- [WHAT YOU NEED TO DO]:
Keep the wording of the records intact as you retype them, and omit every image.

Items from a data source:
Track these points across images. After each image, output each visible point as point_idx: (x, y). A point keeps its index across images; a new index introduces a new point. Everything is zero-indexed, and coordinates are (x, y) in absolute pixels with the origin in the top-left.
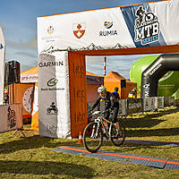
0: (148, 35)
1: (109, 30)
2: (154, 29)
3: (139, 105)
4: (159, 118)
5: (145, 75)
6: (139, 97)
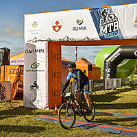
0: (110, 31)
1: (80, 26)
2: (115, 26)
3: (101, 85)
4: (117, 95)
5: (107, 61)
6: (102, 78)
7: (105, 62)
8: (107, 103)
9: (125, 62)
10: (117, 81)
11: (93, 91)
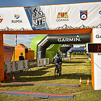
0: (40, 24)
1: (17, 20)
2: (43, 20)
3: (35, 63)
4: (46, 70)
5: (39, 46)
6: (35, 58)
7: (37, 46)
8: (39, 76)
9: (52, 46)
10: (46, 60)
11: (29, 68)
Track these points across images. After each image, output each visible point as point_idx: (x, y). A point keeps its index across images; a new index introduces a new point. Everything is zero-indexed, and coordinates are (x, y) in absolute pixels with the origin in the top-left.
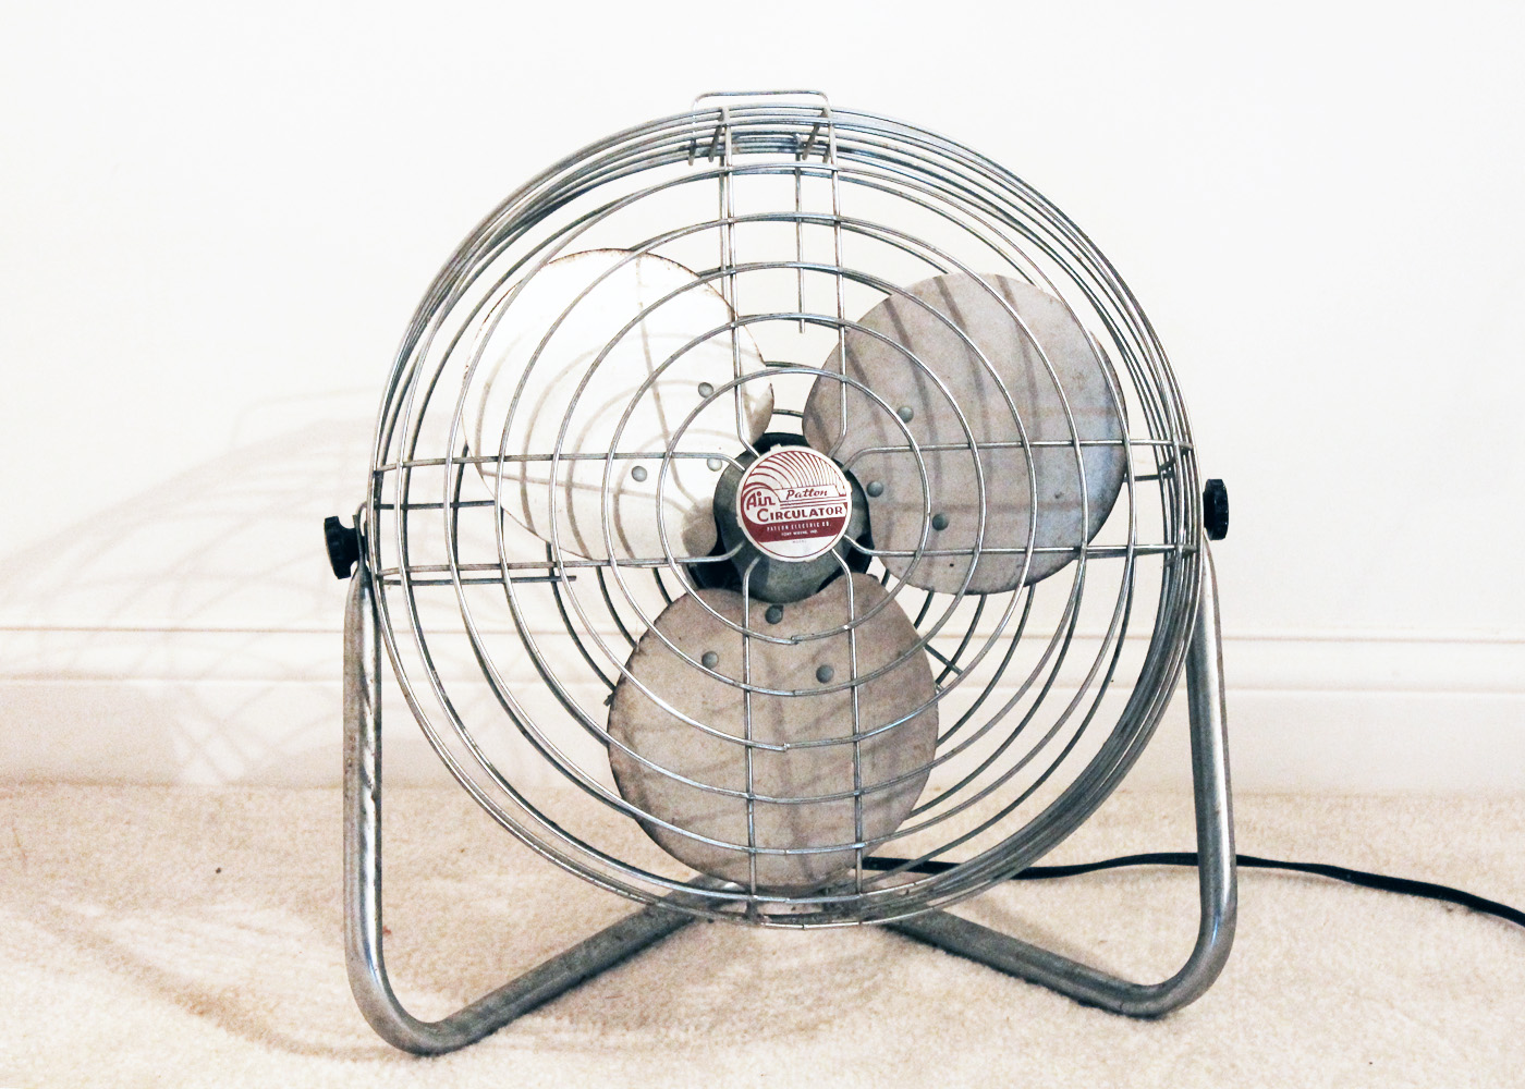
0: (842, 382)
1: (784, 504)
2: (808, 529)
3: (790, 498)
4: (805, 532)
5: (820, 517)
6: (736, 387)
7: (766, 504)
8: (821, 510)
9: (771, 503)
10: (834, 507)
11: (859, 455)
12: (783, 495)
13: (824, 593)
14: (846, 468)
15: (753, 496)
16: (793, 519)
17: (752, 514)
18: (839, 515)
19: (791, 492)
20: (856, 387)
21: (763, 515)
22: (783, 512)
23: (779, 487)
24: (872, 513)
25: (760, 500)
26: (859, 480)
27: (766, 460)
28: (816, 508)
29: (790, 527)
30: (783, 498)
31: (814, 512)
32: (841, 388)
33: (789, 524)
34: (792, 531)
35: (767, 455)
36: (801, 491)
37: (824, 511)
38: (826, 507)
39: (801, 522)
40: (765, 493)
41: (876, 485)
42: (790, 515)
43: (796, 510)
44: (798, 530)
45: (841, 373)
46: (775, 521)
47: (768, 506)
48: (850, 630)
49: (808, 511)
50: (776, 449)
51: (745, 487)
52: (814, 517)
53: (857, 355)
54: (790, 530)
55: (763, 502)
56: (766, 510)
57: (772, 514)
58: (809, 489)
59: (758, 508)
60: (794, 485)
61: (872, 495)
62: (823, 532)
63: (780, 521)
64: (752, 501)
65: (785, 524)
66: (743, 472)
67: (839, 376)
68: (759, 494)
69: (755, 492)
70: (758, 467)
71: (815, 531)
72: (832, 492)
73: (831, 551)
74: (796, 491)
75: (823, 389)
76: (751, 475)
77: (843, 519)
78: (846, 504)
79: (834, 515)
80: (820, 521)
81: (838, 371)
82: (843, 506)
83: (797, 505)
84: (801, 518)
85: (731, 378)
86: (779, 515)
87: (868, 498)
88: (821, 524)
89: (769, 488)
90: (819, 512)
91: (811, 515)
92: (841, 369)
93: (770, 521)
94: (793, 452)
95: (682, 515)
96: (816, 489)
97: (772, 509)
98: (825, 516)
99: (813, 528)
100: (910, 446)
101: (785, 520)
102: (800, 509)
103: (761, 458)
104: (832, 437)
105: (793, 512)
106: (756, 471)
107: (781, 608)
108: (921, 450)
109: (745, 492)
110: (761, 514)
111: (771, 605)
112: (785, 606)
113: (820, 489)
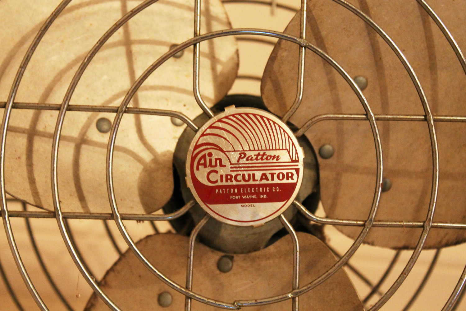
0: (301, 46)
1: (235, 167)
2: (258, 194)
3: (241, 161)
4: (255, 197)
5: (270, 182)
6: (195, 45)
7: (216, 165)
8: (272, 175)
9: (221, 165)
10: (285, 172)
11: (314, 121)
12: (234, 157)
13: (272, 248)
14: (300, 133)
15: (204, 157)
16: (243, 183)
17: (202, 176)
18: (290, 181)
19: (243, 154)
20: (316, 52)
21: (213, 177)
22: (234, 174)
23: (230, 149)
24: (322, 174)
25: (210, 160)
26: (312, 142)
27: (220, 121)
28: (267, 172)
29: (239, 190)
30: (234, 161)
31: (264, 177)
32: (300, 52)
33: (238, 187)
34: (241, 195)
35: (222, 115)
36: (253, 154)
37: (275, 176)
38: (277, 172)
39: (251, 186)
40: (216, 154)
41: (328, 148)
42: (240, 178)
43: (246, 173)
44: (248, 194)
45: (301, 37)
46: (224, 183)
47: (218, 168)
48: (293, 299)
49: (258, 175)
50: (231, 110)
51: (196, 147)
52: (264, 182)
53: (318, 22)
54: (239, 193)
55: (213, 164)
56: (216, 172)
57: (222, 176)
58: (262, 153)
59: (208, 169)
60: (246, 148)
61: (323, 157)
62: (272, 197)
63: (229, 183)
64: (202, 161)
65: (234, 187)
66: (196, 131)
67: (299, 40)
68: (210, 155)
69: (206, 152)
70: (211, 127)
71: (265, 196)
72: (284, 157)
73: (279, 217)
74: (248, 154)
75: (283, 54)
76: (203, 135)
77: (294, 185)
78: (297, 171)
79: (285, 181)
80: (271, 186)
81: (298, 36)
82: (294, 172)
83: (247, 168)
84: (251, 182)
85: (191, 36)
86: (229, 178)
87: (320, 159)
88: (271, 190)
89: (221, 150)
90: (269, 177)
91: (262, 179)
92: (301, 33)
93: (220, 183)
94: (247, 114)
95: (141, 167)
96: (268, 153)
97: (222, 171)
98: (276, 181)
99: (263, 193)
100: (366, 115)
101: (234, 183)
102: (251, 173)
103: (215, 119)
104: (289, 101)
105: (244, 175)
106: (209, 131)
107: (232, 258)
108: (377, 119)
109: (196, 152)
110: (210, 177)
111: (223, 254)
112: (236, 257)
113: (273, 153)
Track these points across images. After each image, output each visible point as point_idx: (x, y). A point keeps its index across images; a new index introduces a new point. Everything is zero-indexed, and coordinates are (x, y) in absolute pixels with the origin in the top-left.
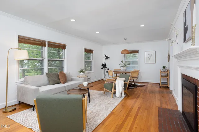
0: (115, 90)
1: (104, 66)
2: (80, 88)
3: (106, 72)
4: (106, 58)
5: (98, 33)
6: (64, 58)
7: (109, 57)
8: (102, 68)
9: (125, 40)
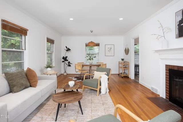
0: (100, 87)
1: (65, 59)
2: (65, 90)
3: (66, 65)
4: (67, 50)
5: (71, 19)
6: (24, 48)
7: (70, 50)
8: (63, 62)
9: (92, 32)
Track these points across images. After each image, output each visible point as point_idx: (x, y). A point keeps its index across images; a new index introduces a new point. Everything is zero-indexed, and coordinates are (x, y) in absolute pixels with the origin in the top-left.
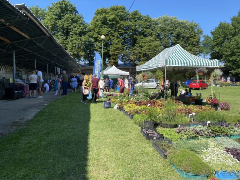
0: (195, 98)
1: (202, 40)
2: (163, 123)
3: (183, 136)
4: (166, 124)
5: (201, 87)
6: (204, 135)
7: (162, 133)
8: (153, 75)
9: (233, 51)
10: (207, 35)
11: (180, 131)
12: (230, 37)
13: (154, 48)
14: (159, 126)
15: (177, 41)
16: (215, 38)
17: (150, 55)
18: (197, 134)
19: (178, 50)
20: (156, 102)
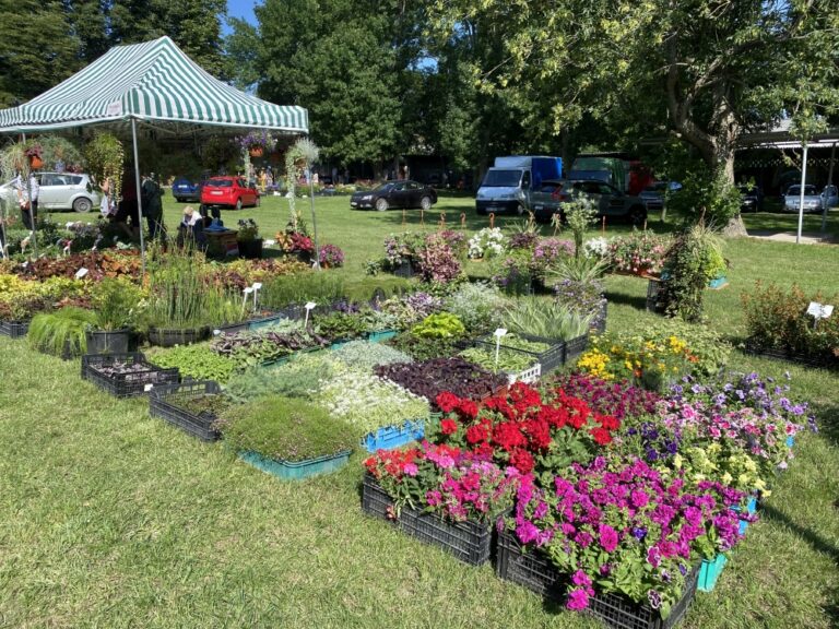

- [RESPONSE TO THIS TASK]:
Track these points across images. After each image, output each visible point as point_idx: (x, y). A point keeps its index across images; a new index introduces a new point. Everything is zero-indexed, and coordinates are (x, y) in absolute pixels with the origin in the top-left.
0: (148, 35)
1: (109, 30)
2: (154, 29)
3: (139, 105)
4: (159, 118)
5: (145, 75)
6: (139, 97)
0: (110, 31)
1: (80, 26)
2: (115, 26)
3: (101, 85)
4: (117, 95)
5: (107, 61)
6: (102, 78)
7: (105, 62)
8: (107, 103)
9: (125, 62)
10: (117, 81)
11: (93, 91)
0: (40, 24)
1: (17, 20)
2: (43, 20)
3: (35, 63)
4: (46, 70)
5: (39, 46)
6: (35, 58)
7: (37, 46)
8: (39, 76)
9: (52, 46)
10: (46, 60)
11: (29, 68)
Track these points across images. After each image, output each visible point as point_idx: (x, y). A point keeps its index across images; a new index introduces a new point. Everything is zero-indexed, and coordinates are (x, y) in absolute pixels with the origin in the top-left.
0: (842, 382)
1: (784, 504)
2: (808, 529)
3: (790, 498)
4: (805, 532)
5: (820, 517)
6: (736, 387)
7: (766, 504)
8: (821, 510)
9: (771, 503)
10: (834, 507)
11: (859, 455)
12: (783, 495)
13: (824, 593)
14: (846, 468)
15: (753, 496)
16: (793, 519)
17: (752, 514)
18: (839, 515)
19: (791, 492)
20: (856, 387)
21: (763, 515)
22: (783, 512)
23: (779, 487)
24: (872, 513)
25: (760, 500)
26: (859, 480)
27: (766, 460)
28: (816, 508)
29: (790, 527)
30: (783, 498)
31: (814, 512)
32: (841, 388)
33: (789, 524)
34: (792, 531)
35: (767, 455)
36: (801, 491)
37: (824, 511)
38: (826, 507)
39: (801, 522)
40: (765, 493)
41: (876, 485)
42: (790, 515)
43: (796, 510)
44: (798, 530)
45: (841, 373)
46: (775, 521)
47: (768, 506)
48: (850, 630)
49: (808, 511)
50: (776, 449)
51: (745, 487)
52: (814, 517)
53: (857, 355)
54: (790, 530)
55: (763, 502)
56: (766, 510)
57: (772, 514)
58: (809, 489)
59: (758, 508)
60: (794, 485)
61: (872, 495)
62: (823, 532)
63: (780, 521)
64: (752, 501)
65: (785, 524)
66: (743, 472)
67: (839, 376)
68: (759, 494)
69: (755, 492)
70: (758, 467)
71: (815, 531)
72: (832, 492)
73: (831, 551)
74: (796, 491)
75: (823, 389)
76: (751, 475)
77: (843, 519)
78: (846, 504)
79: (834, 515)
80: (820, 521)
81: (838, 371)
82: (843, 506)
83: (797, 505)
84: (801, 518)
85: (731, 378)
86: (779, 515)
87: (868, 498)
88: (821, 524)
89: (769, 488)
90: (819, 512)
91: (811, 515)
92: (841, 369)
93: (770, 521)
94: (793, 452)
95: (682, 515)
96: (816, 489)
97: (772, 509)
98: (825, 516)
99: (813, 528)
100: (910, 446)
101: (785, 520)
102: (800, 509)
103: (761, 458)
104: (832, 437)
105: (793, 512)
106: (756, 471)
107: (781, 608)
108: (921, 450)
109: (745, 492)
110: (761, 514)
111: (771, 605)
112: (785, 606)
113: (820, 489)
0: (301, 46)
1: (235, 167)
2: (258, 194)
3: (241, 161)
4: (255, 197)
5: (270, 182)
6: (195, 45)
7: (216, 165)
8: (272, 175)
9: (221, 165)
10: (285, 172)
11: (314, 121)
12: (234, 157)
13: (272, 248)
14: (300, 133)
15: (204, 157)
16: (243, 183)
17: (202, 176)
18: (290, 181)
19: (243, 154)
20: (316, 52)
21: (213, 177)
22: (234, 174)
23: (230, 149)
24: (322, 174)
25: (210, 160)
26: (312, 142)
27: (220, 121)
28: (267, 172)
29: (239, 190)
30: (234, 161)
31: (264, 177)
32: (300, 52)
33: (238, 187)
34: (241, 195)
35: (222, 115)
36: (253, 154)
37: (275, 176)
38: (277, 172)
39: (251, 186)
40: (216, 154)
41: (328, 148)
42: (240, 178)
43: (246, 173)
44: (248, 194)
45: (301, 37)
46: (224, 183)
47: (218, 168)
48: (293, 299)
49: (258, 175)
50: (231, 110)
51: (196, 147)
52: (264, 182)
53: (318, 22)
54: (239, 193)
55: (213, 164)
56: (216, 172)
57: (222, 176)
58: (262, 153)
59: (208, 169)
60: (246, 148)
61: (323, 157)
62: (272, 197)
63: (229, 183)
64: (202, 161)
65: (234, 187)
66: (196, 131)
67: (299, 40)
68: (210, 155)
69: (206, 152)
70: (211, 127)
71: (265, 196)
72: (284, 157)
73: (279, 217)
74: (248, 154)
75: (283, 54)
76: (203, 135)
77: (294, 185)
78: (297, 171)
79: (285, 181)
80: (271, 186)
81: (298, 36)
82: (294, 172)
83: (247, 168)
84: (251, 182)
85: (191, 36)
86: (229, 178)
87: (320, 159)
88: (271, 190)
89: (221, 150)
90: (269, 177)
91: (262, 179)
92: (301, 33)
93: (220, 183)
94: (247, 114)
95: (141, 167)
96: (268, 153)
97: (222, 171)
98: (276, 181)
99: (263, 193)
100: (366, 115)
101: (234, 183)
102: (251, 173)
103: (215, 119)
104: (289, 101)
105: (244, 175)
106: (209, 131)
107: (232, 258)
108: (377, 119)
109: (196, 152)
110: (210, 177)
111: (223, 254)
112: (236, 257)
113: (273, 153)
Track these points across images. After each image, output each visible point as point_idx: (x, y). A point keeps its index across images; a new index introduces a new point. Everything is zero-indexed, and coordinates are (x, y) in absolute pixels with the origin in the top-left.
0: (115, 90)
1: (104, 66)
2: (80, 88)
3: (106, 72)
4: (106, 58)
5: (98, 33)
6: (64, 58)
7: (109, 57)
8: (102, 68)
9: (125, 40)
0: (100, 87)
1: (65, 59)
2: (65, 90)
3: (66, 65)
4: (67, 50)
5: (71, 19)
6: (24, 48)
7: (70, 50)
8: (63, 62)
9: (92, 32)
Track these points across images. After each image, output each visible point as point_idx: (x, y). A point keeps its index across images; a new index introduces a new point. Everything is zero-indexed, and coordinates are (x, y) in absolute pixels with the origin in the top-left.
0: (195, 98)
1: (202, 40)
2: (163, 123)
3: (183, 136)
4: (166, 124)
5: (201, 87)
6: (204, 135)
7: (162, 133)
8: (153, 75)
9: (233, 51)
10: (207, 35)
11: (180, 131)
12: (230, 37)
13: (154, 48)
14: (159, 126)
15: (177, 41)
16: (215, 38)
17: (150, 55)
18: (197, 134)
19: (178, 50)
20: (156, 102)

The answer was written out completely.